Arguments for passive investing in emerging markets are weak, says Ashmore’s Booth

Jerome Booth, head of Research at Ashmore Investment Management, suggests that there is no additional safety for investors in adopting a passive approach to emerging markets

Employing an active manager comes at the price of higher fees than for a passive manager. Is the difference worth it? This is not a new debate. There are those who claim that on average active managers do not beat passive index managers. Yet there are holes in the theory backing this up and, certainly in emerging markets, convincing evidence to the contrary.
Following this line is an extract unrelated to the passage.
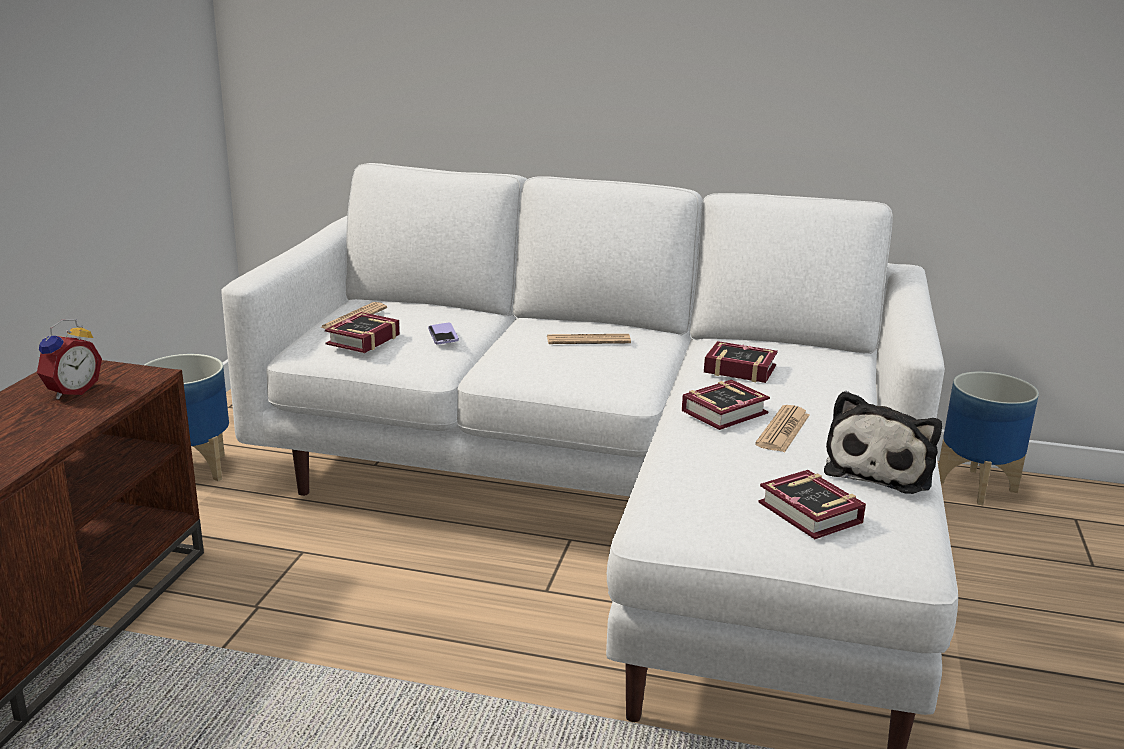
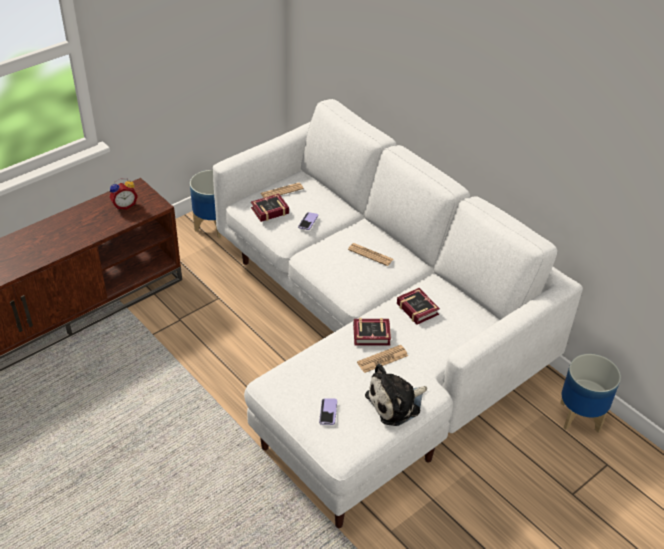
camera: 35 degrees right, 20 degrees up
(810, 515) = (328, 412): book -> phone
Asset Class Gaps and Distortions

The sources of many arguments lie in different (often implicit) starting assumptions – this one is no different. The ‘market portfolio’ is a theoretical portfolio which includes all possible investments, weighted in proportion to size.
Such a portfolio has ‘systematic risk’ (risk affecting the market as a whole) but no non-systematic or ‘specific’ risk.

The existence of the ‘market portfolio’ is assumed for much of modern portfolio theory and the Capital Asset Pricing Model (CAPM). However, it is a fiction, with managers in practice invariably able to find assets not included in the proxies used to represent the ‘market portfolio’. Emerging debt is a case in point. At $11.4 trillion it is 11.7% of global fixed income, as measured in US Dollars. Though this is larger than the US Treasury market some still do not consider it an asset class. Also, only 12% of the emerging market debt universe is represented by the major emerging debt indices, and proxies of the ‘market portfolio’ omit the bulk of the opportunity set.

What determines an asset class? There is no clear process. Rather it is a matter for convention: what has been and is considered an asset class by one’s peers.

This conservative and unscientific process has led to change in the set of accepted asset classes over time but this change has been slower than, and has lagged changes in, the growth in underlying financial markets.

The building blocks for the ‘market portfolio’ proxies are indices, which not only do not exist for some investment opportunities (there is for example no index yet for emerging market local currency denominated corporate debt, despite this being a $4.1 trillion and accessible market) but also leave out many investments in the asset classes which are included. This is in part because indices are designed to be easy to invest in (erroneously called ‘investible’) rather than comprehensive. For those willing to do a bit more work, there are other opportunities outside the indices.

If managers are forced to buy only within an index, the index is cap-weighted, there are no changes in the set of managers in a given period, and no other holders of the assets, then the average performance (before fees and transaction costs) must be the index performance. This might lead one to prefer passive management for those no better than average at selecting managers. However these assumptions do not hold and the argument is false.